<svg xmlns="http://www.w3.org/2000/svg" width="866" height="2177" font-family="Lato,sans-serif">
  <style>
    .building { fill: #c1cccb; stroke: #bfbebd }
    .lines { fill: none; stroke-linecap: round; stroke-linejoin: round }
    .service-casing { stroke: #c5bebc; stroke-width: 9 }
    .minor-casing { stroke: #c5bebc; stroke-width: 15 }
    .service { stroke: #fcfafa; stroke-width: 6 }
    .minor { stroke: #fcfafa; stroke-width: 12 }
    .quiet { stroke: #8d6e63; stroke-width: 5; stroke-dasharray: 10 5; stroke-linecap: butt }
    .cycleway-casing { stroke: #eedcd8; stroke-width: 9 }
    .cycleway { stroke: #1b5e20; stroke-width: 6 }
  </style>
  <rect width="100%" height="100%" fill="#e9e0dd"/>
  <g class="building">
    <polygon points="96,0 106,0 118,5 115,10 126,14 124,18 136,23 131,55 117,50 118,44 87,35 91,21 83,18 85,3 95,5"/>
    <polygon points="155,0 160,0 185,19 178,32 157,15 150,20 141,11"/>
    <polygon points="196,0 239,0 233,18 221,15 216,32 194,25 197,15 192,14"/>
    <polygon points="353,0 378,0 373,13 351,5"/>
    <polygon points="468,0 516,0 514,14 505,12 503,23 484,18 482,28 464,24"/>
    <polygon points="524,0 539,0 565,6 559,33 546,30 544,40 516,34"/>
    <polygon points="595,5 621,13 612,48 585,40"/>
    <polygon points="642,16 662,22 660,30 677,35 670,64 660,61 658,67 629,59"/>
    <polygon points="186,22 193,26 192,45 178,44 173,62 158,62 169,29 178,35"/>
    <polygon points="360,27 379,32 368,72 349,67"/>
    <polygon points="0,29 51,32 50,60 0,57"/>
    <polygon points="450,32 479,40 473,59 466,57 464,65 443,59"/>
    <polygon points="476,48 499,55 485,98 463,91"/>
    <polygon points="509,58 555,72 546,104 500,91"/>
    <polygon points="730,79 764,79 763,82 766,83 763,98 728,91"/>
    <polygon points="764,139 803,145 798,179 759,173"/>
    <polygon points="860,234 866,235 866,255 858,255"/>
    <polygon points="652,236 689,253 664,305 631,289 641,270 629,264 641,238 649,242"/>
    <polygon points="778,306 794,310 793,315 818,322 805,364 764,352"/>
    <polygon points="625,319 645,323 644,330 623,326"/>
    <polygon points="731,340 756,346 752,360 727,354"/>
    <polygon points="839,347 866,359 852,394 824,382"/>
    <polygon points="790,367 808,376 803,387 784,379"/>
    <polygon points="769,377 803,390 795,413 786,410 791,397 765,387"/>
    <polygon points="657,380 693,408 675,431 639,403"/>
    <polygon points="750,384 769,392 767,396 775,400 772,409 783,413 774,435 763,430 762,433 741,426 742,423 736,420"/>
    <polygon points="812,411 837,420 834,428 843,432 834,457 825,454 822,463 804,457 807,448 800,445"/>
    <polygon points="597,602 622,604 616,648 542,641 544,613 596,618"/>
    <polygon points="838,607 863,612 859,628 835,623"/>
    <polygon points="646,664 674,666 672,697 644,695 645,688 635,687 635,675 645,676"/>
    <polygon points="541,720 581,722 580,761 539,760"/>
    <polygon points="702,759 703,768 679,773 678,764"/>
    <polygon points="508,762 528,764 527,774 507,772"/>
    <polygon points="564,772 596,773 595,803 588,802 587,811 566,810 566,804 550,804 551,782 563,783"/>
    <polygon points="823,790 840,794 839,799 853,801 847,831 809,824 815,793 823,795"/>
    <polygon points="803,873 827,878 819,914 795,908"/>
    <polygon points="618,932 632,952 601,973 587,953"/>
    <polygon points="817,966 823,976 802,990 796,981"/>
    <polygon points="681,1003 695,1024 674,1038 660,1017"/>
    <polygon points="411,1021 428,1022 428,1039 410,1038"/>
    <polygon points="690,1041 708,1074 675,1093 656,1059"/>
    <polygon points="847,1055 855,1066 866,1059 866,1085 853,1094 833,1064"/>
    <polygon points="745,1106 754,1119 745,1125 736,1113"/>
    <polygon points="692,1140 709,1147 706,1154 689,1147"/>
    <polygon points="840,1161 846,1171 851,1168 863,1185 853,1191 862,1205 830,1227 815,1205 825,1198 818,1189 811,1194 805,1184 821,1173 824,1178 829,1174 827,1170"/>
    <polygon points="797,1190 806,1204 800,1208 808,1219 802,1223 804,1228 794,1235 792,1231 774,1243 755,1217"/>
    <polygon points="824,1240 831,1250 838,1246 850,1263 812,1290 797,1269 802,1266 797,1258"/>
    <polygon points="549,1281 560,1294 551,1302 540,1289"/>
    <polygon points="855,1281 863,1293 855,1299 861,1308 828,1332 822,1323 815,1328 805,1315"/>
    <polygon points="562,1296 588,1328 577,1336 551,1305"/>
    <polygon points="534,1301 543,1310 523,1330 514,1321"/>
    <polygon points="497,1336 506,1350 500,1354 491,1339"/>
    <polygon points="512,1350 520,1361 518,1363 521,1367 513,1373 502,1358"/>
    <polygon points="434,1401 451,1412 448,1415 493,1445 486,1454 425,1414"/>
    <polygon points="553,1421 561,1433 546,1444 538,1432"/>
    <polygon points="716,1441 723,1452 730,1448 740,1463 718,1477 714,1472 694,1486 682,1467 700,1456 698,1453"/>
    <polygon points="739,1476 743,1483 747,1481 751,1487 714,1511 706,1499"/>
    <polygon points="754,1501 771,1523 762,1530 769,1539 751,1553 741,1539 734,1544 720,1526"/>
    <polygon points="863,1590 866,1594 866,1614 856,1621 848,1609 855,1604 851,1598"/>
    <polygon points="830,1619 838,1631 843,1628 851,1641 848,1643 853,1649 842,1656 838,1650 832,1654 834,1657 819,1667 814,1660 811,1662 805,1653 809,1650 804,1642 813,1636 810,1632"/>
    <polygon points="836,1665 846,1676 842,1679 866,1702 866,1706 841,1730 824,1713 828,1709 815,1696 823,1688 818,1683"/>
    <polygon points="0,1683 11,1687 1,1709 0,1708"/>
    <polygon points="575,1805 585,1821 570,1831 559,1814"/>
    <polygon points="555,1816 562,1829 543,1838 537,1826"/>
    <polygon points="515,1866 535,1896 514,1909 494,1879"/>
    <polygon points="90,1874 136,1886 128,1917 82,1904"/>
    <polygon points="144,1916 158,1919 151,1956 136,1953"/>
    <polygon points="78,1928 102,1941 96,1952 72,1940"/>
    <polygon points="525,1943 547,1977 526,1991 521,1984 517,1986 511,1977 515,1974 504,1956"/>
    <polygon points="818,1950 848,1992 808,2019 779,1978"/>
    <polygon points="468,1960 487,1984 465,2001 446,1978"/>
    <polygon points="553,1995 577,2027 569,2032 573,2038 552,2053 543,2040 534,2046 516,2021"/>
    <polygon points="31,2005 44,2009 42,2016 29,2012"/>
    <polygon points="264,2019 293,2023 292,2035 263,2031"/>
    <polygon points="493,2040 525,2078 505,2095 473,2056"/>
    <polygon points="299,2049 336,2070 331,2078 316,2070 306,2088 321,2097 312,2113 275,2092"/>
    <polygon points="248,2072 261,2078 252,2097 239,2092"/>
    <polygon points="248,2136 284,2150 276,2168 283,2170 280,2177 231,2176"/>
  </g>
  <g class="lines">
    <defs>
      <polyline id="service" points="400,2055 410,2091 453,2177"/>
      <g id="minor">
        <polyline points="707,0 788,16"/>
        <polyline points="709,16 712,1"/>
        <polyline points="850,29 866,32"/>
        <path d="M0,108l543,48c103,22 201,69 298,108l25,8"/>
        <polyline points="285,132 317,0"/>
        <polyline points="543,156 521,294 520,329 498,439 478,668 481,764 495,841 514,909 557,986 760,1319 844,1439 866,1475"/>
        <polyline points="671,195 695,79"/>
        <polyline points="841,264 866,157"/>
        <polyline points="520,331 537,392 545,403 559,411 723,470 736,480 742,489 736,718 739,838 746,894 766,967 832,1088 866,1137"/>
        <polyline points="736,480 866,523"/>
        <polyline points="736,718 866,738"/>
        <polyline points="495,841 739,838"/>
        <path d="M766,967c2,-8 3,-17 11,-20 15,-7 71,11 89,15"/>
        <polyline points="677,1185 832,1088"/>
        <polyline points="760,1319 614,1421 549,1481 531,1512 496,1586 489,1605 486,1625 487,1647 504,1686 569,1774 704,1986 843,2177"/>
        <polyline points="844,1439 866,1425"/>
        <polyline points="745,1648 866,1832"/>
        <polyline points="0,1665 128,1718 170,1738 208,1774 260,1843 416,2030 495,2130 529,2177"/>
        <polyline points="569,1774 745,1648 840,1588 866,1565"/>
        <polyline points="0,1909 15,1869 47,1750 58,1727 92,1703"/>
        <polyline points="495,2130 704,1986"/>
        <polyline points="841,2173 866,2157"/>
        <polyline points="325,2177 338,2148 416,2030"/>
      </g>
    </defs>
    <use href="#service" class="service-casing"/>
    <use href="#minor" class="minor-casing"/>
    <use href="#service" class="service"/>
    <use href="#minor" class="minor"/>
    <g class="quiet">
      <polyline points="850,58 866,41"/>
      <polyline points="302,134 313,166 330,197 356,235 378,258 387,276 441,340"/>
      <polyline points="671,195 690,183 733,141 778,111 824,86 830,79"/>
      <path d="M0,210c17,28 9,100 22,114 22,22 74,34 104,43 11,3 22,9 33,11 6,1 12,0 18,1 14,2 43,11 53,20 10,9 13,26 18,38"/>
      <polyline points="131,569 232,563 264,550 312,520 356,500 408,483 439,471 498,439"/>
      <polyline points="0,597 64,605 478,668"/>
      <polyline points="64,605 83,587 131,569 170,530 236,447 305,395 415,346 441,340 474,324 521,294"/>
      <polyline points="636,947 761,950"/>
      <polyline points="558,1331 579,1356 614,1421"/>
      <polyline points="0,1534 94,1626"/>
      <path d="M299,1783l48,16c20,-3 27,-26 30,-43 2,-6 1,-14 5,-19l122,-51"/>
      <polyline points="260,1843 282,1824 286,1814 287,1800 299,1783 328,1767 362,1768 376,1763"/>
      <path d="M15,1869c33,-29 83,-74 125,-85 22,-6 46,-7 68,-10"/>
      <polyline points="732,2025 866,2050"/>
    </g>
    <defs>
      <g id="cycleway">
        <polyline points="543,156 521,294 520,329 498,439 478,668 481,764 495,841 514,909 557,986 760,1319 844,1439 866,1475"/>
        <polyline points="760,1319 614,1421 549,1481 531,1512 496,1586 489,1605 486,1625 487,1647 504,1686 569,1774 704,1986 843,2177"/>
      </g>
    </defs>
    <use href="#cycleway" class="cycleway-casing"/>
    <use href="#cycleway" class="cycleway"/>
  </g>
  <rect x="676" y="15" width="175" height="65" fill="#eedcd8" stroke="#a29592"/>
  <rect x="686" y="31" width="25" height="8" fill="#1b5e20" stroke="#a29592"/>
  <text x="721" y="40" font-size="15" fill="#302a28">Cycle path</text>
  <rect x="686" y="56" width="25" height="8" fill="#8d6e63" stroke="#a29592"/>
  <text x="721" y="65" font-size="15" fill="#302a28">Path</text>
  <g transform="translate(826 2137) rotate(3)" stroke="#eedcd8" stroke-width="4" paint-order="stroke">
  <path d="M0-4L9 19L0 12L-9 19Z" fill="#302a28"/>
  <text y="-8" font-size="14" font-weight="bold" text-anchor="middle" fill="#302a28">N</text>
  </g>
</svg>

***

What you need to do: Each line above that contains the word "fcfafa" should be counted, and only the total given.

Task solution: 2